═════ DATA SEGMENT

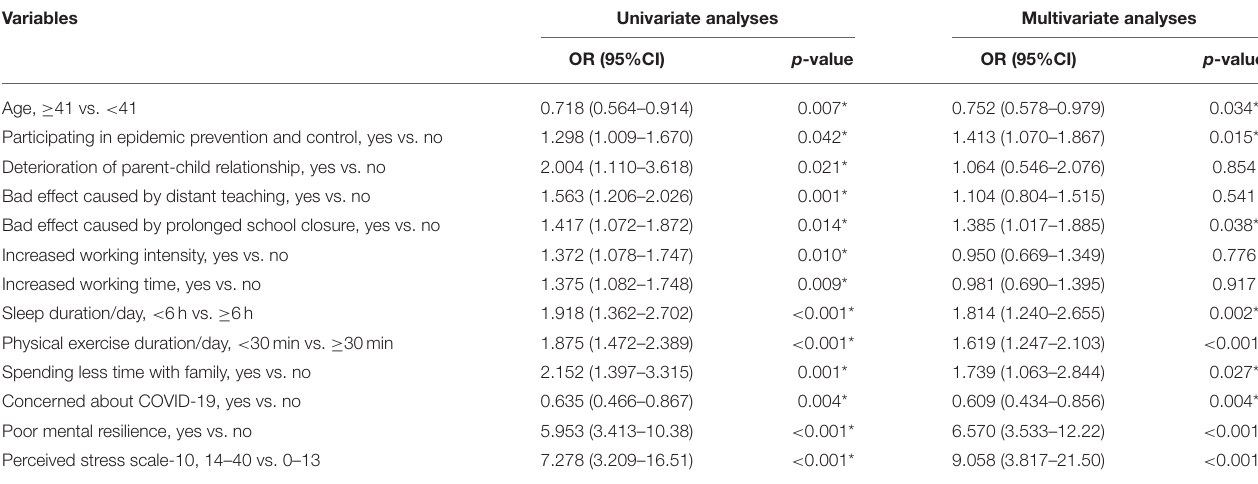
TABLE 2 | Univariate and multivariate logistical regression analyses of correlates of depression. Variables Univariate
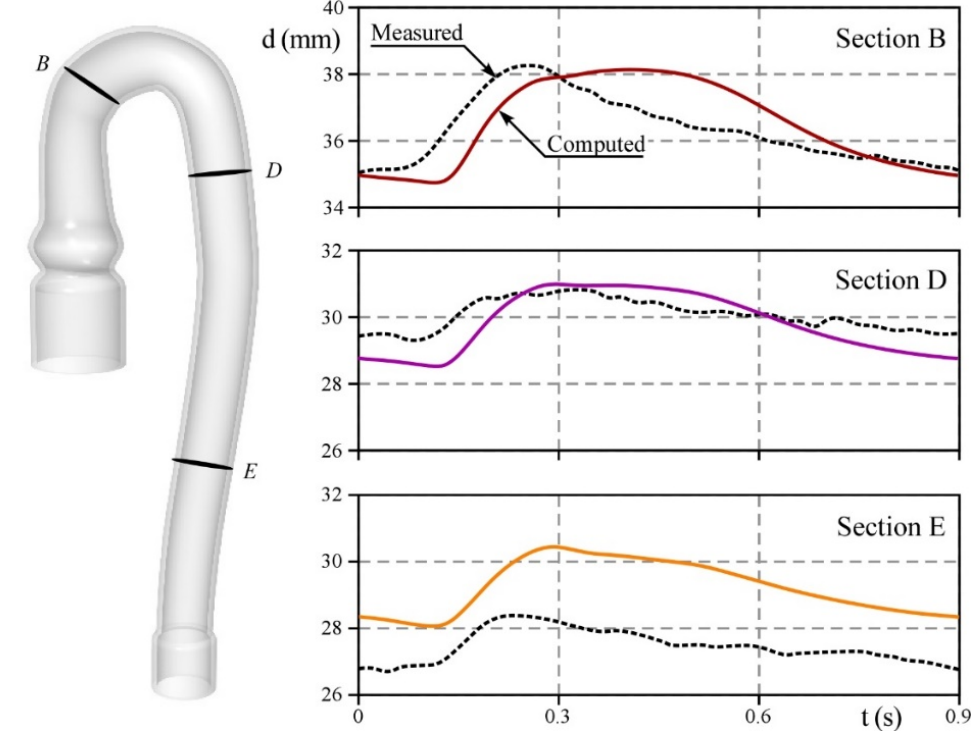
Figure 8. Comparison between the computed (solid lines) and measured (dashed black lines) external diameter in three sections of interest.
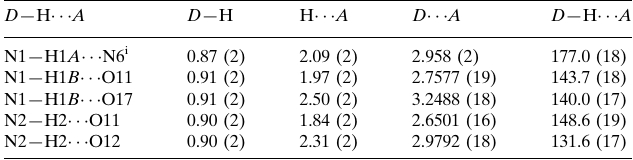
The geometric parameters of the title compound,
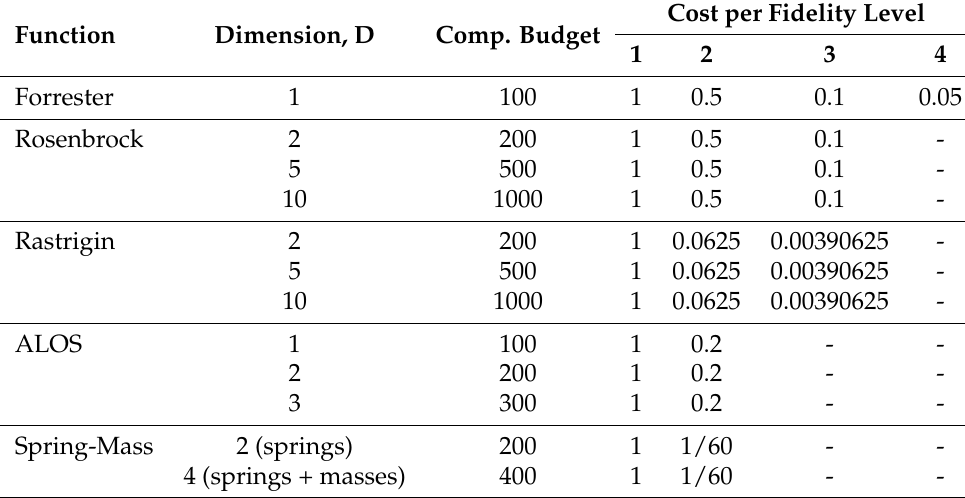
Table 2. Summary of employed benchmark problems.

══════════

* TASK PROMPT
Pictures should not appear in the copy. Write out exactly the lines above from the first one through the line that contains "The geometric parameters".

* RESPONSE BOX
TABLE 2 | Univariate and multivariate logistical regression analyses of correlates of depression. Variables Univariate
Figure 8. Comparison between the computed (solid lines) and measured (dashed black lines) external diameter in three sections of interest.
The geometric parameters of the title compound,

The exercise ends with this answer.